Consigna 1:
Traduzca al inglés esta oración del documento: «La costumbre pervive hoy, ni se sabe cuántos millares o millones de firmas después, porque se detiene antes de los entrenamientos, después de estos, una vez acabados los partidos, independientemente de cuál haya sido el resultado.»
Consigna 2:
Reproduzca del documento, sin alteración alguna, el fragmento comprendido entre "Respeto por la" y "de pasiones templadas.".

Documento:
%%

Respeto por la gente
Camino de Roma, el 1 de mayo de 2005, plantaba cuantas rúbricas le eran requeridas, con su mano derecha, pues es ambidiestro. La costumbre pervive hoy, ni se sabe cuántos millares o millones de firmas después, porque se detiene antes de los entrenamientos, después de estos, una vez acabados los partidos, independientemente de cuál haya sido el resultado. Es consciente del valor que posee esa firma para sus fans, y el ejercicio de empatía no proviene de una persona de inclinaciones mitómanas; nunca ha reconocido más allá de pasiones templadas.

%%

Información suministrada:
%%

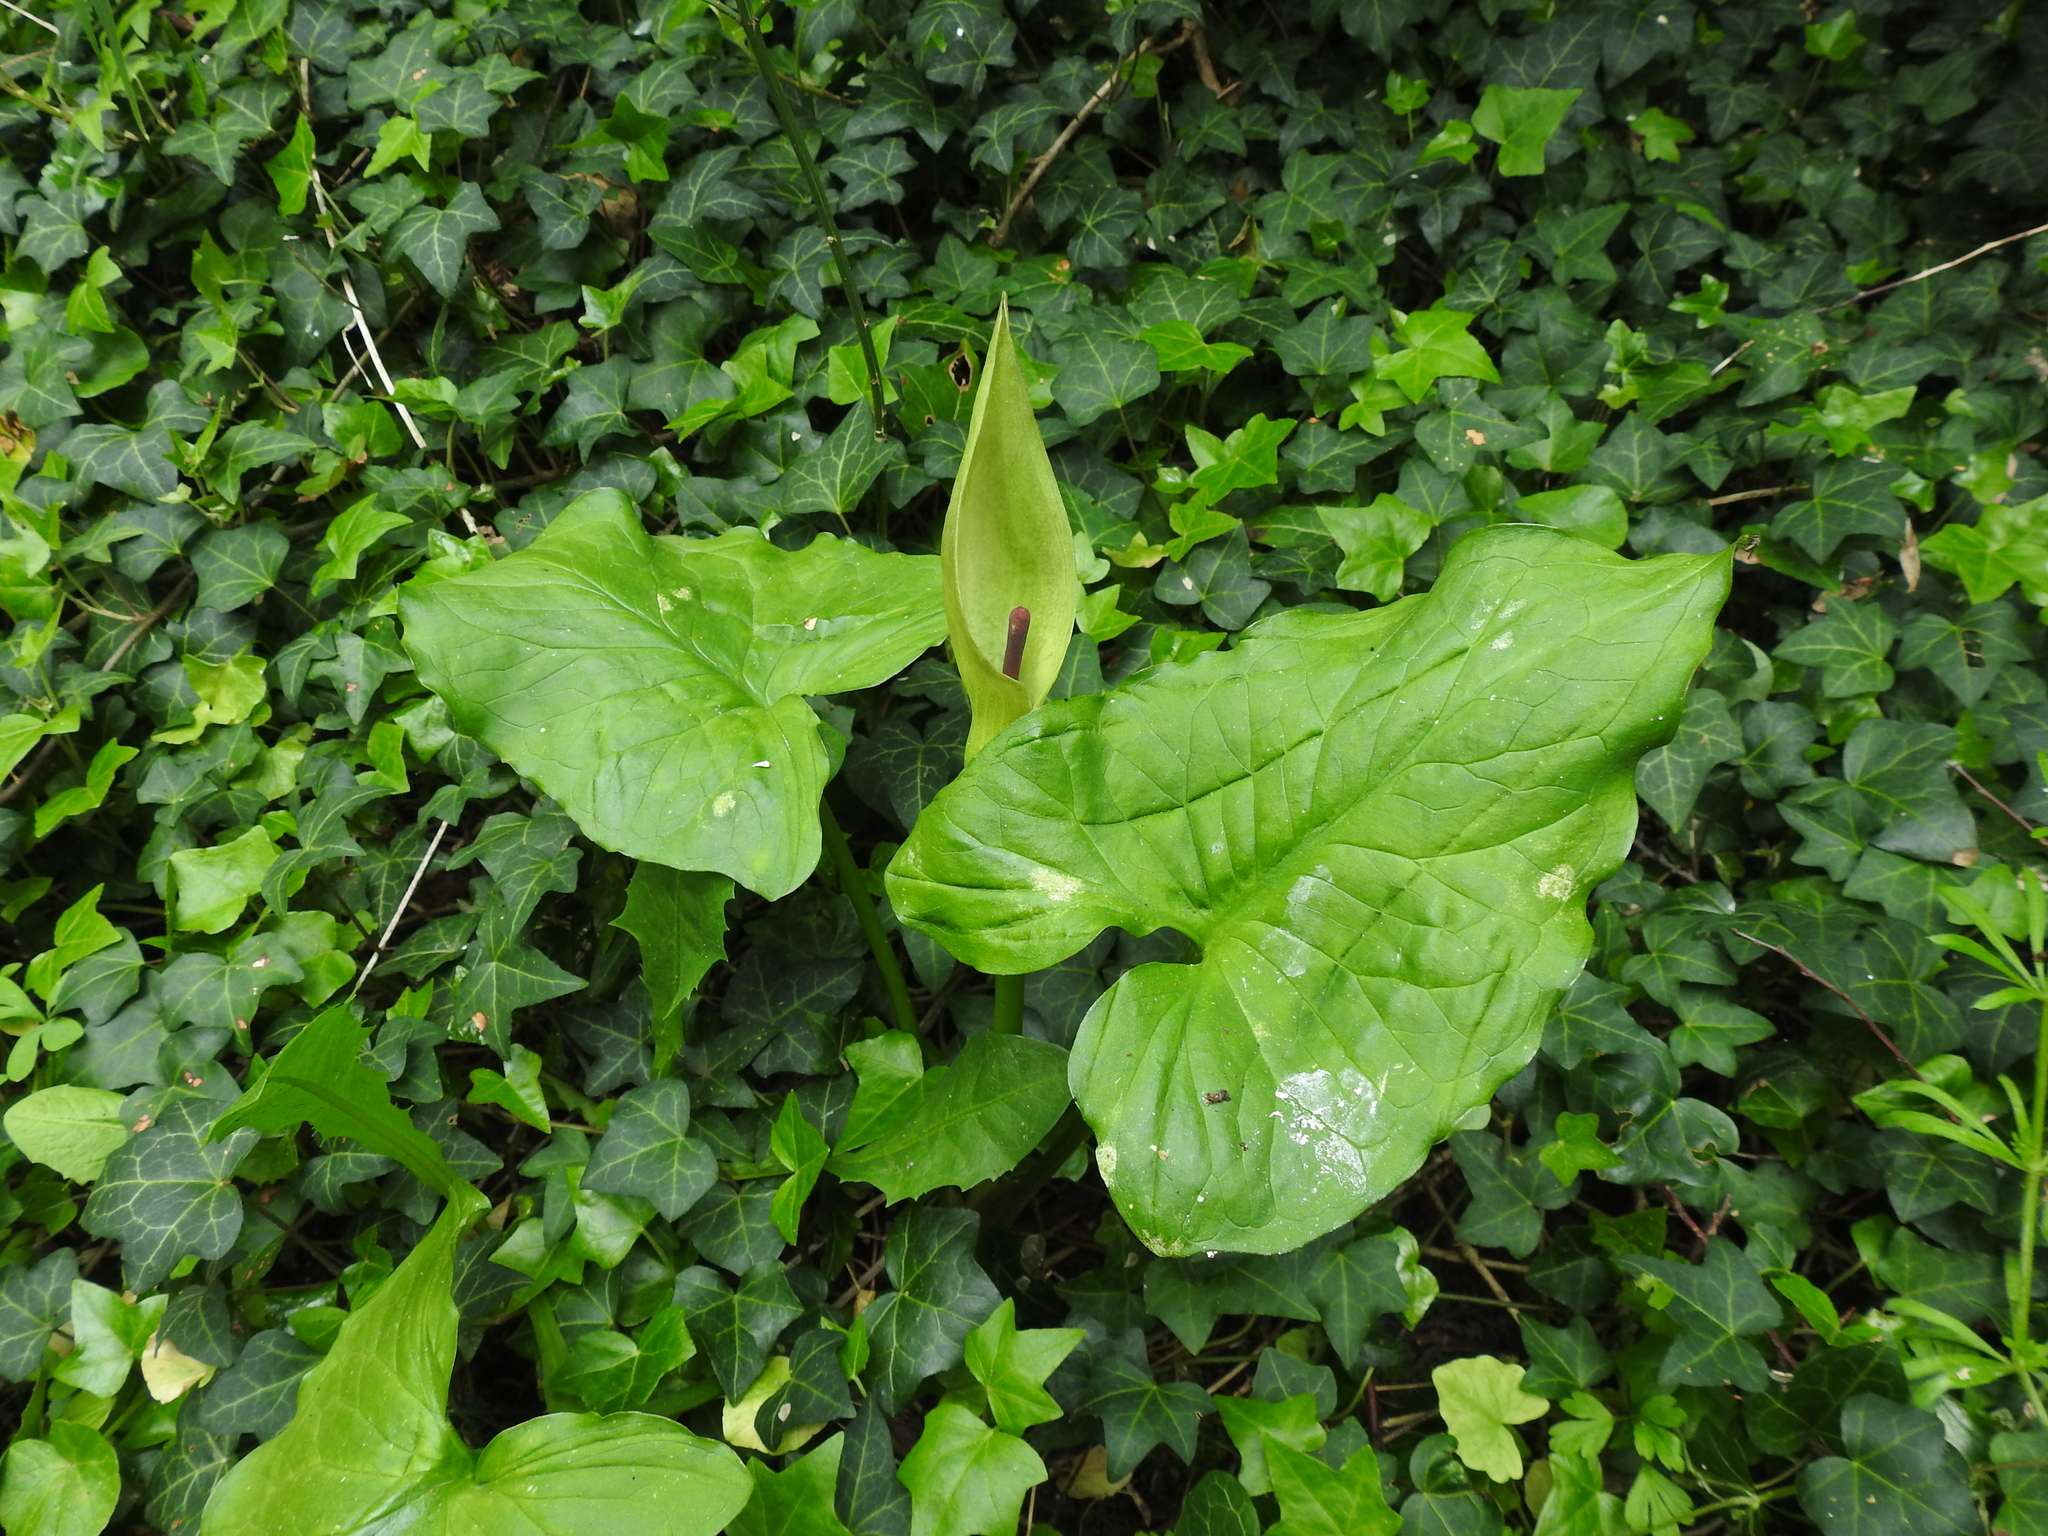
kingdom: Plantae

%%

Respuesta esperada 1:
The habit lives on today, who knows how many thousands or millions of signatures later, because he stops before training sessions, after them, once the matches are over, regardless of what the result has been.

Respuesta esperada 2:
Respeto por la gente
Camino de Roma, el 1 de mayo de 2005, plantaba cuantas rúbricas le eran requeridas, con su mano derecha, pues es ambidiestro. La costumbre pervive hoy, ni se sabe cuántos millares o millones de firmas después, porque se detiene antes de los entrenamientos, después de estos, una vez acabados los partidos, independientemente de cuál haya sido el resultado. Es consciente del valor que posee esa firma para sus fans, y el ejercicio de empatía no proviene de una persona de inclinaciones mitómanas; nunca ha reconocido más allá de pasiones templadas.